WHAT TO WORK ON >> Give back each entry unchanged, minus pictures.

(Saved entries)
----

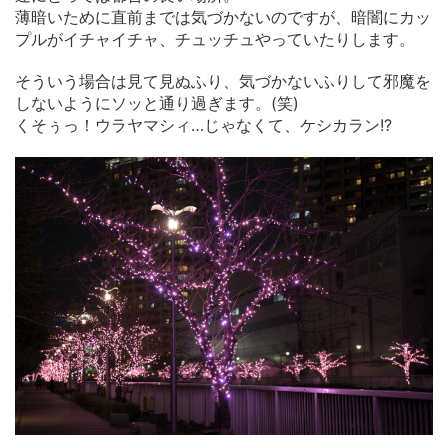
薄暗いために直前までは気づかないのですが、暗闇にカッ
プルがイチャイチャ、チュッチュやっていたりします。
そういう場合は見て見ぬふり、気づかないふりして邪魔を
しないようにソッと通り過ぎます。(笑)
くそぅっ！ウラヤマシィ…じゃなくて、ケシカラン!?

----

TASK RESULT >>
薄暗いために直前までは気づかないのですが、暗闇にカッ
プルがイチャイチャ、チュッチュやっていたりします。
そういう場合は見て見ぬふり、気づかないふりして邪魔を
しないようにソッと通り過ぎます。(笑)
くそぅっ！ウラヤマシィ…じゃなくて、ケシカラン!?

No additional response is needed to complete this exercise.